Jackson also adds flavours for those who prefer an added aroma to the natural option. One of the flavours is an herb and spice infusion, perfect for cooking, such as garlic, herbs, and chilli. For scented whipped balms, she blends essential oils like lavender, citrus, or vanilla for skincare.
Building the clientele
Her clientele has grown through word of mouth and social media. Now, she has people buying bulk pure tallow to make their own skincare products, especially soaps.
“These are people who are already in the skincare/homecare business and want to extend their range.”
She explains that she has been teaching how the whole fat-handling process works. She also has people making their own and selling to their communities.
“Some are even making the sauces and selling them.”
Her bigger vision for the tallow business, Jackson says, is to have a fully running production facility. “I also want those who cannot afford the products to be able to make them at home.”

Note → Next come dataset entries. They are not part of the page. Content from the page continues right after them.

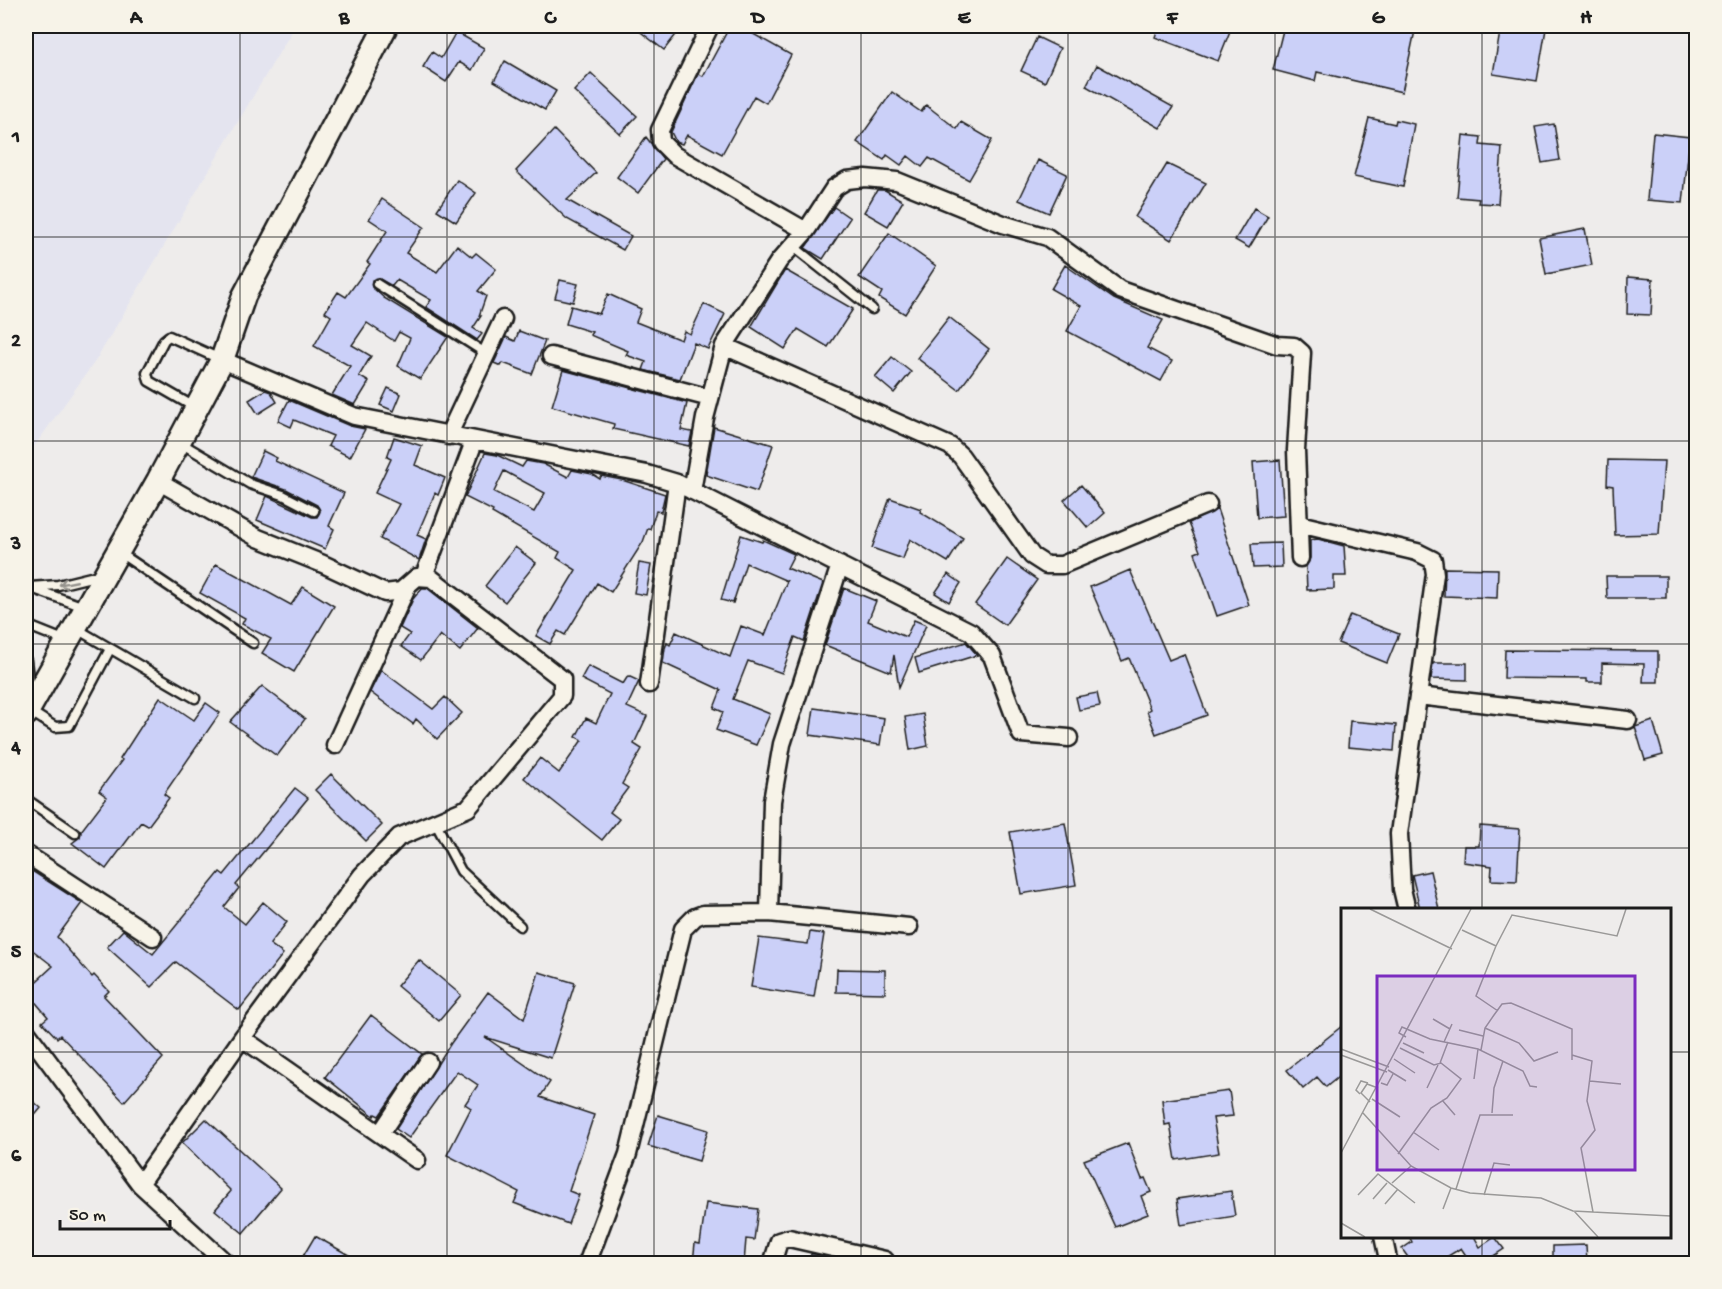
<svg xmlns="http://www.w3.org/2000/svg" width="1722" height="1289" font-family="'Gochi Hand',sans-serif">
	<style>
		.built { fill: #e4e4ef }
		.building { fill: #cbd0f8; stroke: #1c1c1c; stroke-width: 1.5; fill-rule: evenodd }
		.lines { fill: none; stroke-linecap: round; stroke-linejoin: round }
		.lane-casing { stroke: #1c1c1c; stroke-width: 13 }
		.street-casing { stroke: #1c1c1c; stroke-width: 21 }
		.secondary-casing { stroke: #1c1c1c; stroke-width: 27 }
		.lane { stroke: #f7f3e8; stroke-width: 8 }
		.street { stroke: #f7f3e8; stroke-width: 16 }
		.secondary { stroke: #f7f3e8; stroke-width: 22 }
		.oneway { stroke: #94928c }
		.grid { fill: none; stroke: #1c1c1c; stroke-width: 1.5; stroke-opacity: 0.55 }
		.inset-road { fill: none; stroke: #9a9998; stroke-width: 1.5 }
		.view { fill: #7b2cbf; fill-opacity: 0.15; stroke: #7b2cbf; stroke-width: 3 }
		.inset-edge { fill: none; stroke: #1c1c1c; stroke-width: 3 }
		.neatline { fill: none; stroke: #1c1c1c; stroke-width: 2 }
		.grid-label { font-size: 20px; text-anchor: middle; font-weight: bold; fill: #1c1c1c }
	</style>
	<rect width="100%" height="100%" fill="#eeeceb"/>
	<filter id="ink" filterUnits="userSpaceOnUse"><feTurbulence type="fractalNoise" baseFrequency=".0167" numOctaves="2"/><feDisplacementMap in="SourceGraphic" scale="12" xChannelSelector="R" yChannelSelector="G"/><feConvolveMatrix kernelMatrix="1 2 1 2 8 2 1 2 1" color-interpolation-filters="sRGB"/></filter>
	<g filter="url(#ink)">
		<path class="built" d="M26,26H295L96,360L26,458Z"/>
		<path class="building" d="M633,26H671L679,31L664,50Z
			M730,26H739L791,55L766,103L754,96L722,154L687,135L682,144L676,142L671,132L698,74L703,76Z
			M1159,26H1232L1218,61L1155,37Z
			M1284,26H1416L1402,92L1317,72L1315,81L1273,70Z
			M1501,26L1546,29L1537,81L1493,74Z
			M456,32L484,48L472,70L459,62L446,82L423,67L432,52L441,58Z
			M1037,37L1060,48L1045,82L1021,71Z
			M505,61L556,91L545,110L494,81Z
			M1097,65L1173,107L1160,128L1086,86Z
			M591,73L637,116L620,134L574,91Z
			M892,92L921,112L926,105L957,129L961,122L992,140L969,180L929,158L922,167L908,156L901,165L887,155L884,160L857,142Z
			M1369,118L1395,124L1396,120L1414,124L1403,187L1354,177Z
			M1554,124L1560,160L1542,163L1535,127Z
			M554,130L596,173L567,200L631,236L623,250L567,219L516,171Z
			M1653,133L1690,137L1683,203L1647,200Z
			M1463,135L1481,137L1480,145L1502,147L1498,204L1478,203L1479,199L1457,197Z
			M646,137L663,159L638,193L617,177Z
			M1038,160L1067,174L1049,213L1019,200Z
			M1167,164L1206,183L1171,240L1135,217Z
			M457,180L476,193L456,222L437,210Z
			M877,190H885L903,201L888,226L864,212Z
			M382,199L424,227L406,253L437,272L457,245L472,257L476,253L496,269L478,291L486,296L479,316H481L473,328L482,334L477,340L426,307L431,300L397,280L392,286L378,278L372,280V287L384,298L448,337L420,379L398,366L410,338L399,332L394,341L367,323L352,345L371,356L359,376L369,382L355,405L332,395L350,366L314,346L331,316L325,312L338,292L346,297L370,264L367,262L387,231L369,219Z
			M834,207L850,218L823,259L805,248Z
			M1254,208L1268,216L1249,248L1235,240Z
			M1585,229L1592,265L1546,274L1539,238Z
			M889,233L936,266L905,314L879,298L882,292L859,277Z
			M1065,265L1114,299L1163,320L1147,348L1172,361L1161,381L1067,331L1081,306L1051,289Z
			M785,270L853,309L828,347L798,329L785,349L751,327Z
			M1628,277L1653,279L1651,315L1627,314Z
			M560,280L578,284L573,302L555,298Z
			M608,294L641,309L636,322L681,340L684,331L690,334L704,304L725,314L708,349L694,343L680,379L643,370L646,362L626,355L628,351L590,335L592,332L566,324L571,306L599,314Z
			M949,317L989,349L959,390L917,358Z
			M519,331L545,341L532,374L503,363L501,366L494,363L506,337L515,341Z
			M892,357L911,372L894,393L875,377Z
			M563,370L687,403L681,430L692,432L689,446L613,429L614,424L552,406Z
			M388,388L401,394L394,411L380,405Z
			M265,390L271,392L277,402L258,414L249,400Z
			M289,400L350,426L365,429L350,457L328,446L333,436L294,420L291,427L278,421Z
			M714,427L773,445L757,492L706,475Z
			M394,437L422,446L415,465L445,478L438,495L435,493L417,535L426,539L419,560L380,539L399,504L375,493L391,459L387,457Z
			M263,451L277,458L275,461L344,493L329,526L334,529L325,549L257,520L267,496L312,517H317L320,511L317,505L286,489L251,477Z
			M485,453L497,455L522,467L526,461L543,464L568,477L572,470L592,474L600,479L601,476L622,480L665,494L661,512L656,511L650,529L648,528L643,542L611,592L597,583L565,635L558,631L550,644L536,636L576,570L557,558L560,552L492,513L493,511L465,497ZM504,471L545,493L534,512L494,492Z
			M1280,460L1284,516L1257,518L1253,462Z
			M1608,460L1664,461L1659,534L1615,535L1613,486L1607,485Z
			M1081,485L1105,513L1088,528L1064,500Z
			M890,498L921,509L920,512L963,538L948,562L910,539L903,559L872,548Z
			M1217,509L1249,605L1217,616L1195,553L1200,551L1189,523Z
			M741,535L762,542L763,540L794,554L787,568L823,583L805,638L804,641L795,637L782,673L748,661L733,699L770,714L756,745L716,730L723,712L714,708L721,690L663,663L665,648L667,643L670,645L676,632L730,657L741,626L765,635L787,581L746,563L733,603L721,600Z
			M1318,539L1344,546L1346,576H1334V589L1307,590L1306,567L1310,558V540Z
			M1281,543L1282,567L1253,568L1251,544Z
			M515,547L536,563L505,602L485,586Z
			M1007,559L1037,580L1005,625L975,604Z
			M639,563L651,565L646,595L634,593Z
			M216,564L291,605L303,587L334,606L294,672L262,653L271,639L242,624L245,618L200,593Z
			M1445,568L1498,569L1497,598L1444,596Z
			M1130,570L1169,660L1184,654L1207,715L1156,734L1147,711L1150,709L1129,658L1122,661L1090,587Z
			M948,574L961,583L949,602L935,593Z
			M1606,576H1666V598H1607Z
			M422,588H427L478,628L460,651L440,635L421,660L401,646L410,634L400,628L413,599Z
			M844,588L876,601L868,621L906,637L914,620L926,625L899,687L894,655L891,672L825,645Z
			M1350,615L1399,634L1387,663L1338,643Z
			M966,642L977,655L919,673L915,658Z
			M1505,650L1658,651V682H1643L1644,664L1602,663V682H1587V679L1504,678Z
			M1433,663H1467V680L1431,679Z
			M588,666L623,684L628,676L639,681L627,707L647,716L634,744L642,749L622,784L628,788L610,812L619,819L602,840L524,778L540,758L559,773L582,740L576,737L586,718L596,723L610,694L581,679Z
			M381,670L433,709L445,697L462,713L437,739L416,719L413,724L370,692Z
			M262,686L305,719L277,756L230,722Z
			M1097,693L1100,706L1079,710L1076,697Z
			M160,697L194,720L206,703L220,713L164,794L169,798L148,826L141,822L106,869L72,843L80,837L81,831L107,797L99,791L122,760L120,759Z
			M814,708L884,718L880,745L810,735Z
			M923,714L928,746L910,750L905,717Z
			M1350,721L1396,725L1394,751L1348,747Z
			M1653,721L1663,755L1645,760L1635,727Z
			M331,774L382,825L366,841L315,790Z
			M295,788L308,798L236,885L239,888L224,907L245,924L263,902L287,922L270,944L283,954L239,1010L176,962L151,987L107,947L123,930L153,954L220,872L224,875Z
			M1065,823L1076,885L1021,894L1010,832Z
			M1480,826L1520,829L1517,881L1491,880L1492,866L1463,862L1464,846H1479Z
			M26,870L30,873L32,871L82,903L57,937L92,977L94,975L109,991L104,996L163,1058L124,1102L60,1035L57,1038L42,1022L48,1017L26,991L53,966L26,945Z
			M1430,871L1439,909H1420L1412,875Z
			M810,932L824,934L814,997L751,987L759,938L808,944Z
			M419,960L461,995L439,1021L397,986Z
			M837,969L885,970V993L836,992Z
			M539,972L575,983L551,1058L485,1037L550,1082L540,1097L594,1115L569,1191L579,1195L568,1224L514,1203L519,1192L447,1155L471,1108L465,1104L478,1085L457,1071L409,1138L396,1129L451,1043L488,992L524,1019Z
			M371,1015L422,1054L379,1116L375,1114L374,1116L325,1077Z
			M1342,1026V1074L1326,1087L1317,1077L1303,1089L1287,1070Z
			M1229,1091L1233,1116L1213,1118L1219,1153L1176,1160L1170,1124L1165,1125L1162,1100Z
			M26,1095L41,1108L26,1126Z
			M658,1115L708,1130L699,1161L648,1146Z
			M206,1119L281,1188L243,1233L215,1210L231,1191L182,1143Z
			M1128,1143L1142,1179L1145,1178L1151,1192L1141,1196L1148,1214L1115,1227L1084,1160Z
			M1231,1191L1235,1216L1181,1225L1177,1199Z
			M706,1203L758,1209L754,1240L746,1239L744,1263H693L695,1243L700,1244Z
			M315,1236L363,1263H299Z
			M1409,1236H1478L1475,1238L1480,1247L1495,1237L1504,1249L1492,1257L1496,1263H1471L1461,1248L1437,1263H1412L1402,1249L1412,1242Z
			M1586,1245L1587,1263H1553V1246Z
			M811,1254L853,1263H808Z"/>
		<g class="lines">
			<defs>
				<path id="lane" d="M804,26H822
					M794,247L872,309
					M377,284L487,354
					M196,408L149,381L147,373L164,340L169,336L222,360
					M179,442L250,484L283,495L314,511
					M120,553L253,643
					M30,587L58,585L99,575
					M34,589L84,607
					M26,625L66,641
					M77,629L195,698
					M26,660L30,695
					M28,710L55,727L69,726L110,649
					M26,799L75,833
					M435,822L461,871L520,926"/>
				<path id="street" d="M710,26L660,130L661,142L674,155L806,231
					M724,346L950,446L961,456L1032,556L1046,565H1062L1208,504
					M551,356L710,398
					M222,360L354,416L647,474L677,483L971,632L992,656L1021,734L1069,738
					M448,436L503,319
					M692,491L705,418L724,346L779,261L806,231L834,188L847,180L865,178L897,181L1003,224L1047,237L1120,290L1277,345L1294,346L1302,353L1296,450L1300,558
					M1299,524L1417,552L1433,560L1435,574L1399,834L1402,889L1407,910
					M424,576L474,442
					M649,684L677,483
					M1418,696L1628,720
					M335,745L408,585
					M26,854L153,937
					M769,913L772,801L782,744L840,565
					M26,1031L140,1184L227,1264
					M242,1038L417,1160
					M380,1134L428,1062
					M140,1184L242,1038L362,875L399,837L468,808L562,696V679L431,578L417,577L401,591L385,593L323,564L258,538L158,481
					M1383,1236L1389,1264
					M587,1264L628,1154L683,929L695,917L703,914L769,913L909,927
					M772,1264L779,1241L789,1238L885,1260"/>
				<path id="secondary" d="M26,714L158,481L222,360L244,296L386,26"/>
			</defs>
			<use href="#lane" class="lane-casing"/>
			<use href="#street" class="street-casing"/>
			<use href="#secondary" class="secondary-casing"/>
			<use href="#lane" class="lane"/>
			<use href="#street" class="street"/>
			<use href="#secondary" class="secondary"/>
		</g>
		<defs><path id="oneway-shaft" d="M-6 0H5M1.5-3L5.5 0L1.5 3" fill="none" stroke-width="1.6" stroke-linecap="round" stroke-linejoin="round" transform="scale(1.5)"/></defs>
		<use class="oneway" href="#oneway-shaft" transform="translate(68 583) rotate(169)"/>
	</g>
	<path class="grid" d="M240,26V1264M447,26V1264M654,26V1264M861,26V1264M1068,26V1264M1275,26V1264M1482,26V910M26,237H1696M26,441H1696M26,644H1696M26,848H1696M26,1052H1342M1670,1052H1696M1482,1236V1264"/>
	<g transform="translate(1341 908)">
		<rect width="330" height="330" fill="#eeeceb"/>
		<path class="inset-road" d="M29,1L111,41M121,22L155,38L135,88L157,103M155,38L171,7L276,28L285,1M92,111L109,121M144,120L178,135L193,153L217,144M118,122L142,128M65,129L58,125L61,119L89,131L137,141L182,163L189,178L196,179M103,134L111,116M62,135L83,145M0,141L48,159M140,142L144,120L153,107L161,96L170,95L231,121V152M0,147L46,164M231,147L251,153L246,193L254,222L240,240L252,304M53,151L74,165M99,155L107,134M47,162L65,173M133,171L137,141M249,173L280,176M40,175L46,177L52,166M86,180L97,157M19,186L15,182L20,173L27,175M31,191L59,209M101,192L114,207M29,194L20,185L26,176L37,180M22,205L70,258L110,280L129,285L200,290L232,303L330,308M151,205L153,180L162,153M72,224L98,242M0,245L130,1M57,246L90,200L106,190L120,171L100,155L93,157L59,140M51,275L70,258M115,281L139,207H172M17,287L37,266L74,295M143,287L153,255L169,257M32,291L46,275M44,296L57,281M102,301L110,280M233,303L257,329M0,315L24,329"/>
		<path class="view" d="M36,68H294V262H36Z"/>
		<rect width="330" height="330" class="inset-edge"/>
	</g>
	<rect width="1722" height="1289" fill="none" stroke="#f7f3e8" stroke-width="66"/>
	<path d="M60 1220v9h110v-9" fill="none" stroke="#1c1c1c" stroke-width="3"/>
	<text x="69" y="1220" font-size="18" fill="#1c1c1c" stroke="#f7f3e8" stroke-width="4.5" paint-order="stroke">50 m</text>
	<rect x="33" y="33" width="1656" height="1223" class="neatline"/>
	<g class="grid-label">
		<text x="136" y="23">A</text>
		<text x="344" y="23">B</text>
		<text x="550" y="23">C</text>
		<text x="758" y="23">D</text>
		<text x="964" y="23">E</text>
		<text x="1172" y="23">F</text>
		<text x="1378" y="23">G</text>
		<text x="1586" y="23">H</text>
		<text x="16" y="142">1</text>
		<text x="16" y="346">2</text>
		<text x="16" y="549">3</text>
		<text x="16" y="753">4</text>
		<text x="16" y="957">5</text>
		<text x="16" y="1161">6</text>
	</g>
</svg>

She says it is difficult to operate on a small scale as her clientele grows and demand increases. Having a bigger space would help meet her clients’ needs.
“Most of us cannot go back to the rural areas for many reasons, but we can bring the things we learnt from rurals right here, right now.”
She adds, “I have now been in the food industry for 15 years, a journey that not only gave me technical skills, but also deepened my passion for food security, food processing, and quality.”
Jackson says what she learned back home is that if you can grow, cook, and preserve food, you will never go hungry. That lesson is her inheritance, something she wants to pass on. And she is doing just that.